> [Tekstfragment]

Voor de ingrijpende verandering van deze toestand waren meerdere oorzaken verantwoordelijk. De voornaamste hiervan waren: het afnemen van het analfabetisme, de uitbreiding van de boekproduktie op grond van technische ontwikkelingen, de opkomst van wereldse literatuur, de schone letteren en hier wederom in het bijzonder van de roman. Hierdoor ontstond tevens een nieuw en ander leespubliek dat zeer snel ook een ander en nieuw leesgedrag aan de dag legde. Zo kwam in de plaats van het ‘intensieve’ lezen - één (de bijbel) of enkele werken werden meerdere keren gelezen - het ‘extensieve’ lezen - vele werken werden één keer gelezen. Op grond van deze veranderingen bleef lezen niet langer aan een exclusieve minderheid van de maatschappij voorbehouden, b.v. aan geleerden en geestelijken. Vooral in de zich langzaam formerende burgerlijke lagen werd lezen niet alleen voor kennisverwerving gebruikt, maar het werd meer en meer tot een kenmerk van de eigen plaats in de maatschappij. Lezen werd op deze wijze ook een soort mode, bijna een rage, waarvan o.a. de talloze stichtingen van leesgezelschappen voor en na 1800 getuigen. Juist in verbinding met de burgerlijke opvattingen omtrent de ‘individualiteit’ werd nu ook het lezen als iets persoonlijks begrepen, iets dat persoonlijke belevenissen mogelijk maakt en met een door het individu te beleven plezier verbonden is. Leesplezier is sinds 1800 een vast begrip waarmede bepaalde verwachtingen, ideologische standpunten en waarden verbonden waren, zodat het lezen zelf als een op zich reeds waardevolle aktiviteit beschouwd kon worden.
Na deze korte excursie in de geschiedenis keer ik terug naar de vraag: Hoe komt leesplezier tot stand en wat houdt leesplezier eigenlijk in? Ofschoon tijdens het proces van het lezen, tijdens de ‘receptie’ van een literaire tekst, tal van subjektieve en individuele faktoren een rol spelen kan men toch misschien een aantal elementen aangeven en beschrijven die ieder leesproces profileren en tegelijk ook het leesplezier medebepalen.
Totnutoe heeft men in de literatuurwetenschap het leesplezier meestal gezien als een min of meer direkt gevolg van de inhoud van wat men leest. De z.g. fiktionele wereld, die tijdens het lezen in de fantasie van de lezer gestalte krijgt, waarin hij als het ware een tijdje leeft, verschaft plezier. Plezierig is het, wanneer men in een andere wereld, tussen andere mensen kan vertoeven. - Uitgaande van deze grondgedachte heeft men allerlei theorieën ontwikkeld die proberen verschillende soorten leesplezier te beschrijven. De specifieke vorm van leesplezier wordt daarbij afhankelijk gemaakt van de aard van de in het literaire werk gegeven wereld. Van de totnutoe voorgelegde theorieën zijn de volgende vier de meest belangrijke en invloedrijke.

> [Aangeleverde gegevens]
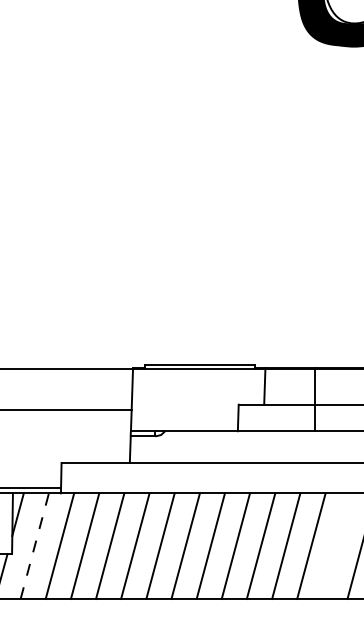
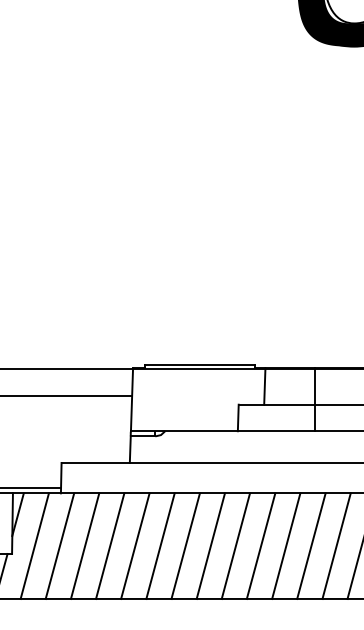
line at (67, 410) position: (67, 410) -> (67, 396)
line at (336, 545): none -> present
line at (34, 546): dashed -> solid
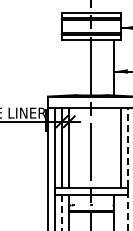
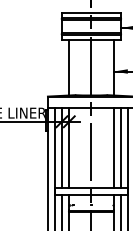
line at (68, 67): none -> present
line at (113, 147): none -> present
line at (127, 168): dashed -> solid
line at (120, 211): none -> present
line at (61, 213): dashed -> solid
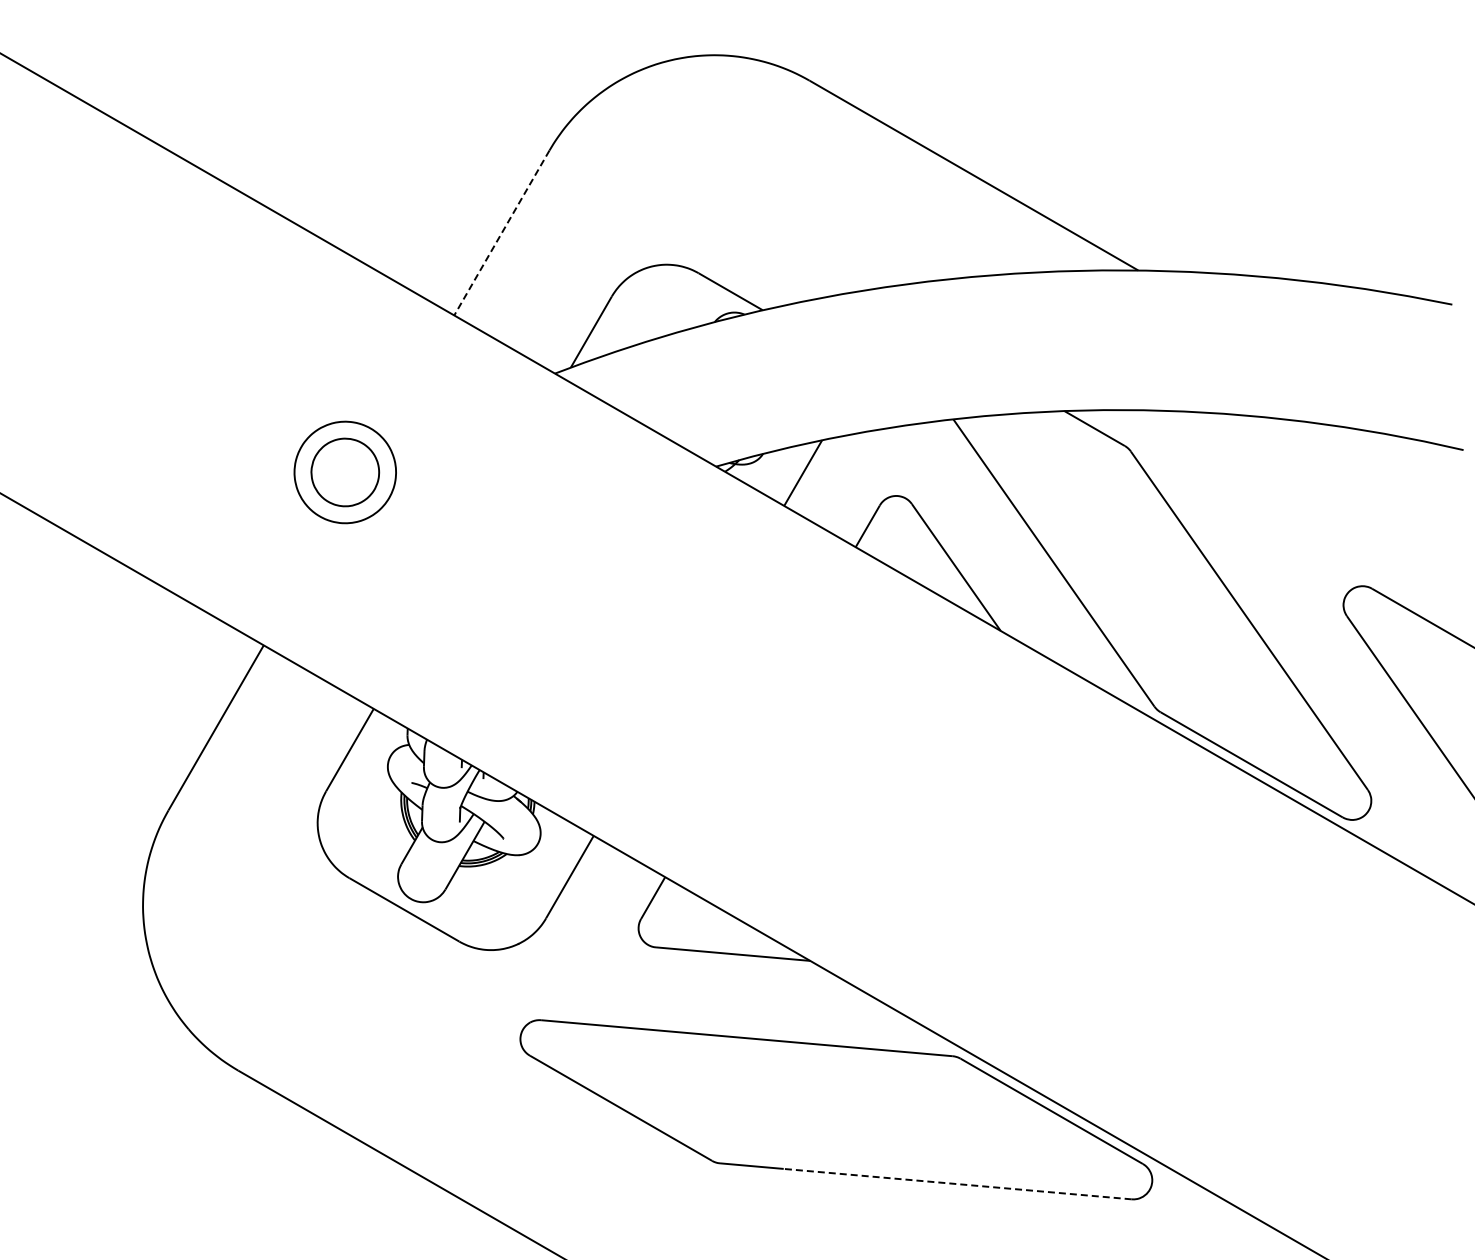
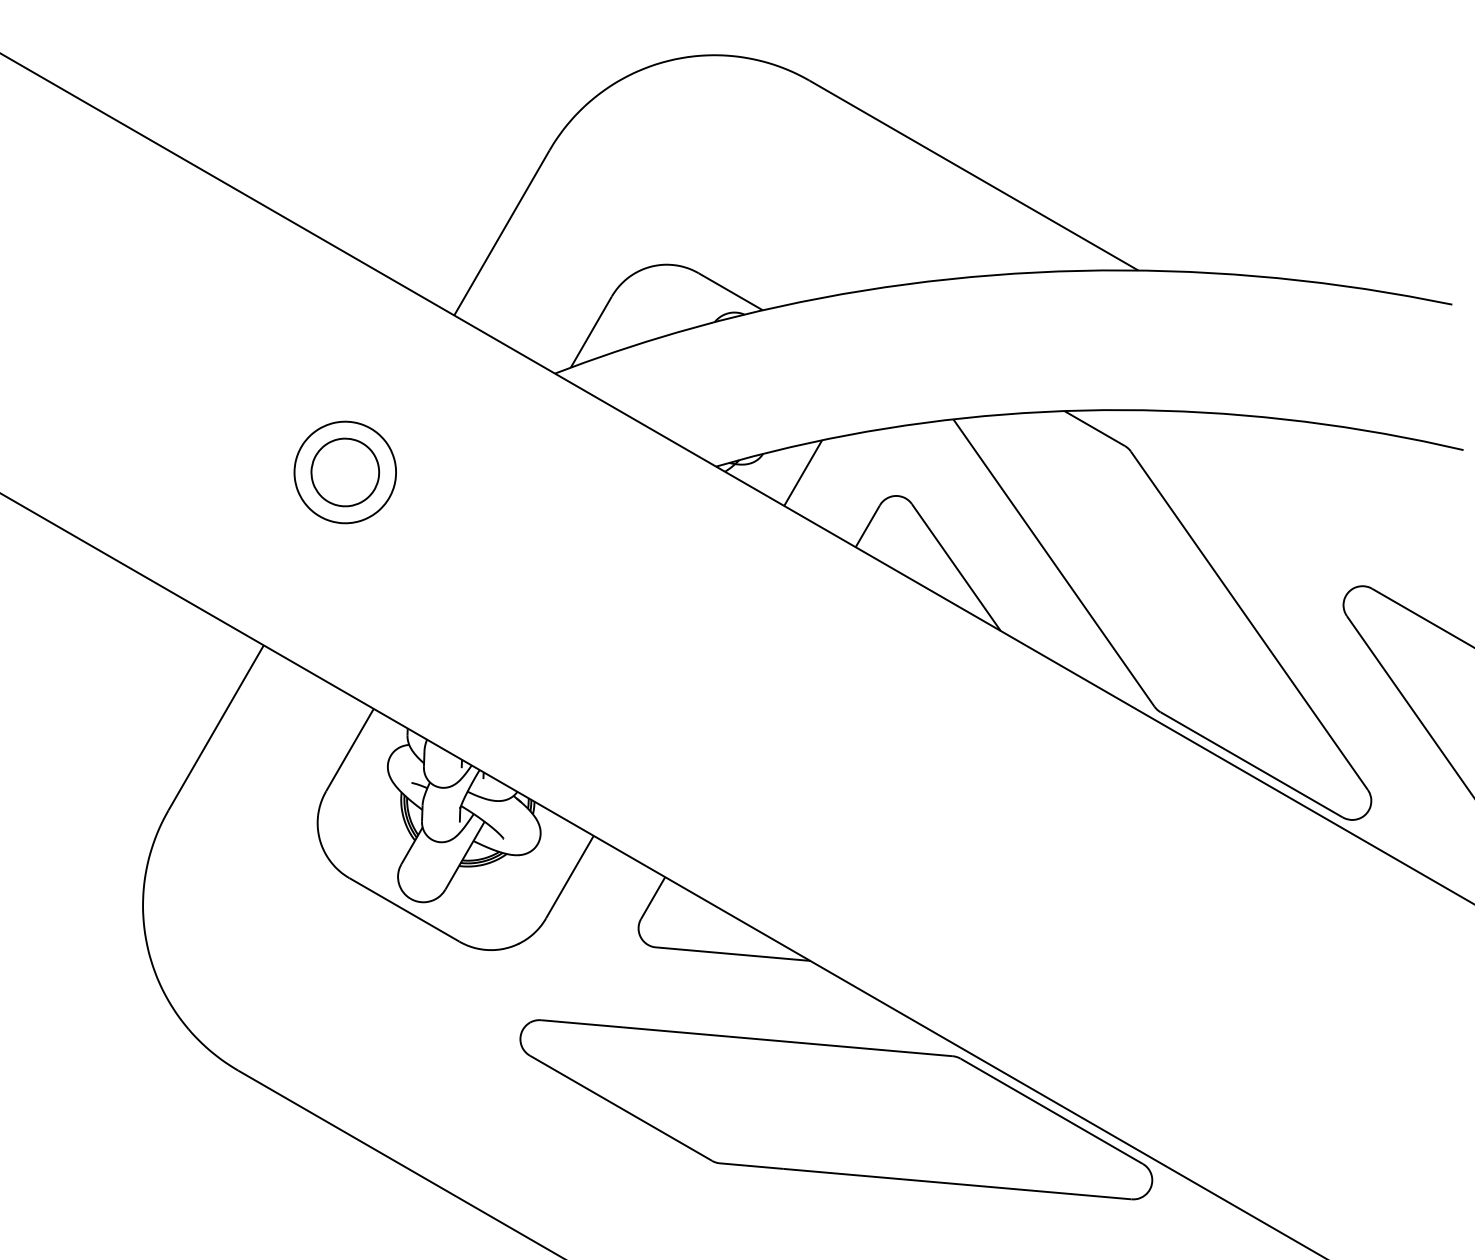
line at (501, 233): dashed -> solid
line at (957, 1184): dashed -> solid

> [Opdrachten]
A) Geef uit het tekstfragment woord voor woord het stuk terug van "Totnutoe heeft men" tot en met "belangrijke en invloedrijke.".
B) Typ alle regels van de gegevens over de verschillen tussen de tekeningen letterlijk over, maar laat de afbeeldingen alsjeblieft weg.
Het tekstfragment en de gegevens staan los van elkaar.

> [De resultaten]
A)
Totnutoe heeft men in de literatuurwetenschap het leesplezier meestal gezien als een min of meer direkt gevolg van de inhoud van wat men leest. De z.g. fiktionele wereld, die tijdens het lezen in de fantasie van de lezer gestalte krijgt, waarin hij als het ware een tijdje leeft, verschaft plezier. Plezierig is het, wanneer men in een andere wereld, tussen andere mensen kan vertoeven. - Uitgaande van deze grondgedachte heeft men allerlei theorieën ontwikkeld die proberen verschillende soorten leesplezier te beschrijven. De specifieke vorm van leesplezier wordt daarbij afhankelijk gemaakt van de aard van de in het literaire werk gegeven wereld. Van de totnutoe voorgelegde theorieën zijn de volgende vier de meest belangrijke en invloedrijke.

B)
line at (67, 410) position: (67, 410) -> (67, 396)
line at (336, 545): none -> present
line at (34, 546): dashed -> solid
line at (68, 67): none -> present
line at (113, 147): none -> present
line at (127, 168): dashed -> solid
line at (120, 211): none -> present
line at (61, 213): dashed -> solid
line at (501, 233): dashed -> solid
line at (957, 1184): dashed -> solid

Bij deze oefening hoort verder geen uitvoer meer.